* [Assignment]: Apart from the pictures, every entry must be retyped exactly.

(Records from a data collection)
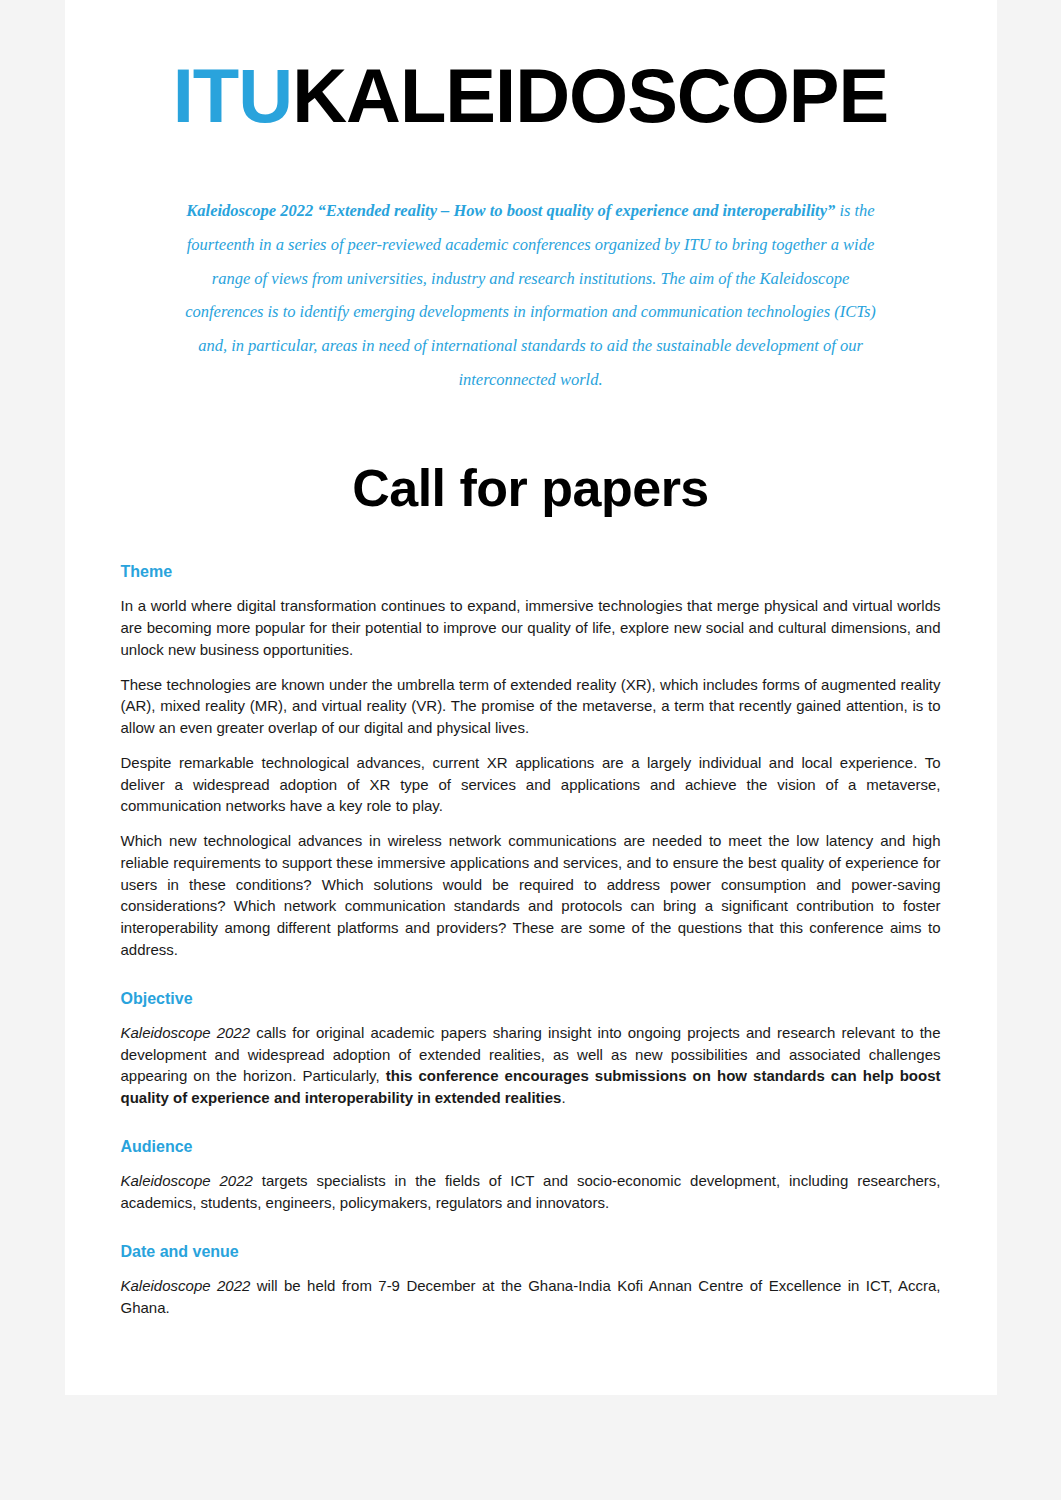ITU KALEIDOSCOPE
Kaleidoscope 2022 “Extended reality – How to boost quality of experience and interoperability” is the fourteenth in a series of peer-reviewed academic conferences organized by ITU to bring together a wide range of views from universities, industry and research institutions. The aim of the Kaleidoscope conferences is to identify emerging developments in information and communication technologies (ICTs) and, in particular, areas in need of international standards to aid the sustainable development of our interconnected world.
Call for papers
Theme
In a world where digital transformation continues to expand, immersive technologies that merge physical and virtual worlds are becoming more popular for their potential to improve our quality of life, explore new social and cultural dimensions, and unlock new business opportunities.
These technologies are known under the umbrella term of extended reality (XR), which includes forms of augmented reality (AR), mixed reality (MR), and virtual reality (VR). The promise of the metaverse, a term that recently gained attention, is to allow an even greater overlap of our digital and physical lives.
Despite remarkable technological advances, current XR applications are a largely individual and local experience. To deliver a widespread adoption of XR type of services and applications and achieve the vision of a metaverse, communication networks have a key role to play.
Which new technological advances in wireless network communications are needed to meet the low latency and high reliable requirements to support these immersive applications and services, and to ensure the best quality of experience for users in these conditions? Which solutions would be required to address power consumption and power-saving considerations? Which network communication standards and protocols can bring a significant contribution to foster interoperability among different platforms and providers? These are some of the questions that this conference aims to address.
Objective
Kaleidoscope 2022 calls for original academic papers sharing insight into ongoing projects and research relevant to the development and widespread adoption of extended realities, as well as new possibilities and associated challenges appearing on the horizon. Particularly, this conference encourages submissions on how standards can help boost quality of experience and interoperability in extended realities.
Audience
Kaleidoscope 2022 targets specialists in the fields of ICT and socio-economic development, including researchers, academics, students, engineers, policymakers, regulators and innovators.
Date and venue
Kaleidoscope 2022 will be held from 7-9 December at the Ghana-India Kofi Annan Centre of Excellence in ICT, Accra, Ghana.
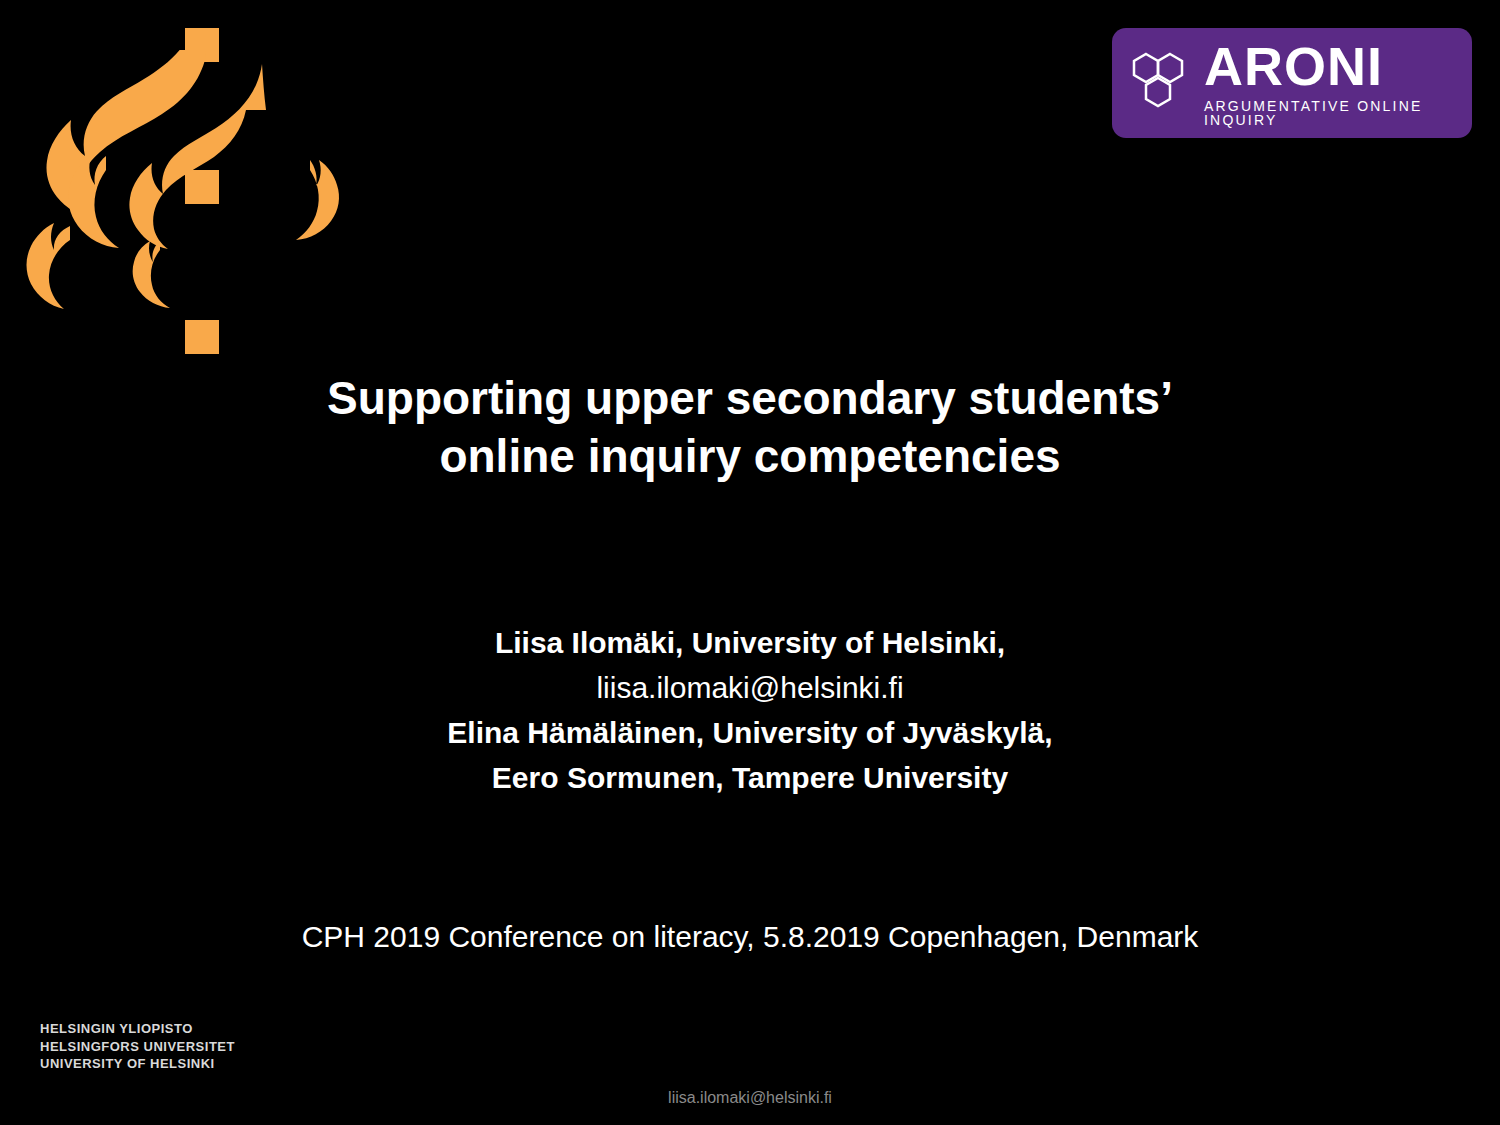ARONI
ARGUMENTATIVE ONLINE INQUIRY
Supporting upper secondary students’
online inquiry competencies
Liisa Ilomäki, University of Helsinki,
liisa.ilomaki@helsinki.fi
Elina Hämäläinen, University of Jyväskylä,
Eero Sormunen, Tampere University
CPH 2019 Conference on literacy, 5.8.2019 Copenhagen, Denmark
HELSINGIN YLIOPISTO
HELSINGFORS UNIVERSITET
UNIVERSITY OF HELSINKI
liisa.ilomaki@helsinki.fi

* [Solution below]:
ITU KALEIDOSCOPE
Kaleidoscope 2022 “Extended reality – How to boost quality of experience and interoperability” is the fourteenth in a series of peer-reviewed academic conferences organized by ITU to bring together a wide range of views from universities, industry and research institutions. The aim of the Kaleidoscope conferences is to identify emerging developments in information and communication technologies (ICTs) and, in particular, areas in need of international standards to aid the sustainable development of our interconnected world.
Call for papers
Theme
In a world where digital transformation continues to expand, immersive technologies that merge physical and virtual worlds are becoming more popular for their potential to improve our quality of life, explore new social and cultural dimensions, and unlock new business opportunities.
These technologies are known under the umbrella term of extended reality (XR), which includes forms of augmented reality (AR), mixed reality (MR), and virtual reality (VR). The promise of the metaverse, a term that recently gained attention, is to allow an even greater overlap of our digital and physical lives.
Despite remarkable technological advances, current XR applications are a largely individual and local experience. To deliver a widespread adoption of XR type of services and applications and achieve the vision of a metaverse, communication networks have a key role to play.
Which new technological advances in wireless network communications are needed to meet the low latency and high reliable requirements to support these immersive applications and services, and to ensure the best quality of experience for users in these conditions? Which solutions would be required to address power consumption and power-saving considerations? Which network communication standards and protocols can bring a significant contribution to foster interoperability among different platforms and providers? These are some of the questions that this conference aims to address.
Objective
Kaleidoscope 2022 calls for original academic papers sharing insight into ongoing projects and research relevant to the development and widespread adoption of extended realities, as well as new possibilities and associated challenges appearing on the horizon. Particularly, this conference encourages submissions on how standards can help boost quality of experience and interoperability in extended realities.
Audience
Kaleidoscope 2022 targets specialists in the fields of ICT and socio-economic development, including researchers, academics, students, engineers, policymakers, regulators and innovators.
Date and venue
Kaleidoscope 2022 will be held from 7-9 December at the Ghana-India Kofi Annan Centre of Excellence in ICT, Accra, Ghana.
ARONI
ARGUMENTATIVE ONLINE INQUIRY
Supporting upper secondary students’
online inquiry competencies
Liisa Ilomäki, University of Helsinki,
liisa.ilomaki@helsinki.fi
Elina Hämäläinen, University of Jyväskylä,
Eero Sormunen, Tampere University
CPH 2019 Conference on literacy, 5.8.2019 Copenhagen, Denmark
HELSINGIN YLIOPISTO
HELSINGFORS UNIVERSITET
UNIVERSITY OF HELSINKI
liisa.ilomaki@helsinki.fi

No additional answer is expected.